AP government likely to offload 10% stake in Gangavaram Port Limited
Hyderabad: The Andhra Pradesh government has in principle decided to divest its 10 per cent equity in Gangavaram port even as its approval of Adani’s acquisition of the remaining stake ran into rough weather.
Adani group has recently acquired about 90 per cent stake in the port and offered to buy the remaining also, which is owned by the government. However, the infra major’s proposal to merge the Gangavaram Port Limited (GPL) into its Adani Ports and Special Economic Zone (APSEZ) may not be approved by the government.
Sources told this correspondent that the Cabinet which would meet on Tuesday would grant in-principle approval for the disinvestment.
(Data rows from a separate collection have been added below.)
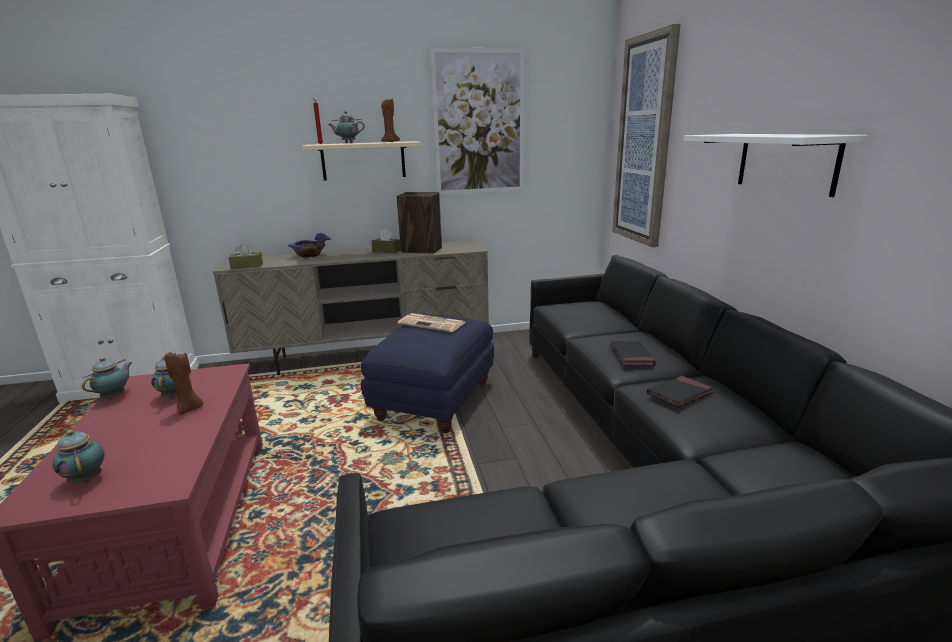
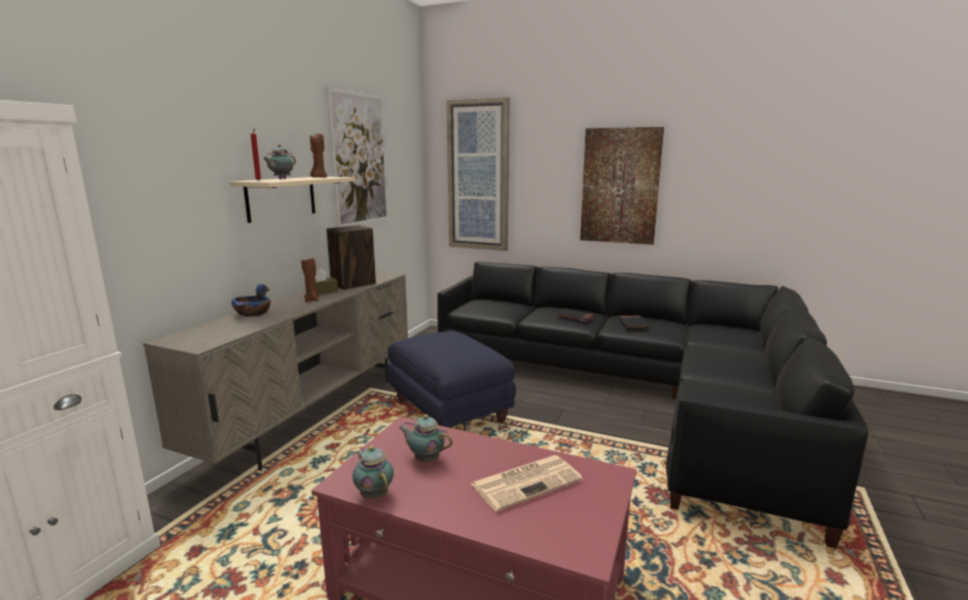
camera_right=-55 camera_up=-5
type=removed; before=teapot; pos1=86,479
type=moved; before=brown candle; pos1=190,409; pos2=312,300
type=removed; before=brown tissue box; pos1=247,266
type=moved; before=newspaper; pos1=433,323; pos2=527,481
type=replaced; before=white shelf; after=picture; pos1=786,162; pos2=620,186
The government had already constituted a three-member high-level official committee to examine Adani’s offer.
Once the cabinet clears the disinvestment, the government would explore the possibilities of fetching maximum revenue out of the equity sale. Sources said Adani offered the same price for which he bought 58.1 per cent equity from original promoter D.V.S. Raju and his family and 31.5 per cent from a global private equity firm Warburg Pincus. As per Adani’s valuation, the state will get around Rs 645 crore.
“We will engage a professional agency to come up with its own valuation and in all probability will go for tender,” sources said, adding that the Adani group, which will have first right of refusal, will be asked to match the highest amount offered in the bid.
The government is of the view that the amount accrued out of sale of its equity could be used for other infra projects including Ramayapatnam. “The previous promoters started paying dividend only after the company became debt-free just a couple of years ago and the dividend would stop as Adani will anyway raise debt for the expansion,” sources said, justifying the disinvestment move. The government would continue to get 2 per cent share in gross revenue and lease rentals on land, they added.
Meanwhile, the government is likely to raise objections over Adani’s proposal to merge GPL into APSEZ. “We can’t approve the merger because we still have a stake. Secondly, even after the sale of our stake, we should get revenue on gross sale and lease rental for which continuation of GPL as a separate entity is essential,” sources said, adding that the same would be communicated to Adani.